Abstract: In recent years, reinforcement learning (RL) has become a powerful item in our toolbox of machine learning methods. Its ability to produce end-to-end decision-making solutions via learning by doing within a well-defined problem environment makes RL particularly attractive as an alternative to classic supervised learning methods. However, several issues remain problematic when using RL to solve real-world industry problems: 1) RL algorithms are difficult to understand and therefore hard to customize and hypertune, 2) experiments need to run at scale in order to yield useful results within a reasonable time, and 3) often, a safe-to-use and fast simulator of the particular problem does not exist, however, historical sensor- and actor data are abundantly available.

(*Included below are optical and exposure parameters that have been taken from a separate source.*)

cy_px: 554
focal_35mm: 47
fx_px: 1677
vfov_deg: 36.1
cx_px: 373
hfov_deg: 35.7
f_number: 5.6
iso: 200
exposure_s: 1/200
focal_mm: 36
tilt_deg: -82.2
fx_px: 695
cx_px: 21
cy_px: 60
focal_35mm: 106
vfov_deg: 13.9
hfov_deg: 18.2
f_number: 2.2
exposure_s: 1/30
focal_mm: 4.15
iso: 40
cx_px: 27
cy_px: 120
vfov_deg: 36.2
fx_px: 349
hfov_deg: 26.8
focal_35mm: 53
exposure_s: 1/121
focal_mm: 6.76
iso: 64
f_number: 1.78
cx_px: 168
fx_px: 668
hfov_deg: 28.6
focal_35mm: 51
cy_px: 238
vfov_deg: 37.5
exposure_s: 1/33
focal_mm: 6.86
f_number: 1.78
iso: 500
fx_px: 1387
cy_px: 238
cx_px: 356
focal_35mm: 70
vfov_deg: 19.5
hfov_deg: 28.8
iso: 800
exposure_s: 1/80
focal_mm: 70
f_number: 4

In this tutorial, we will introduce RLlib (http://rllib.io/), an open-source RL library with a proven track record for solving real-life industry problems at scale. We will walk through different industrial RL use cases and the solutions RLlib offers for those. In particular, we will build a recommender system using offline RL, show how to train policies that master complex multi-agent games, and demonstrate how you can connect external simulators to RLlib at scale for faster learning.

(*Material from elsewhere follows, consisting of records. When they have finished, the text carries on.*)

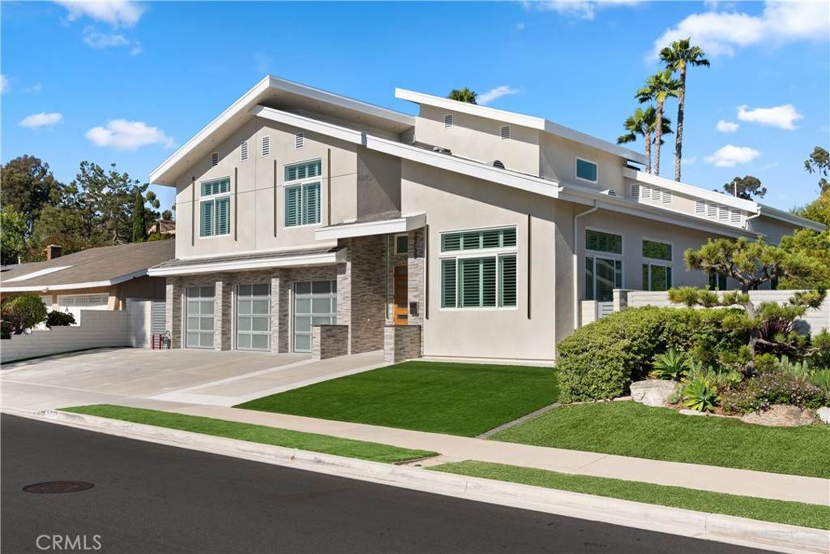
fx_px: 807
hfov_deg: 54.4
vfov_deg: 37.9
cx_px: 415
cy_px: 277
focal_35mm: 35
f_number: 9
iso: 640
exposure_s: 1/640
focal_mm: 35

This talk is targeted towards data scientists, research engineers, and software developers who are already familiar with machine learning concepts.
Bio: Richard Liaw is an engineer manager at Anyscale, where he leads a team in building open source machine learning libraries on top of Ray. He is on leave from the PhD program at UC Berkeley, where he worked at the RISELab advised by Ion Stoica, Joseph Gonzalez, and Ken Goldberg. In his time in the PhD program, he was part of the Ray team, building scalable ML libraries on top of Ray.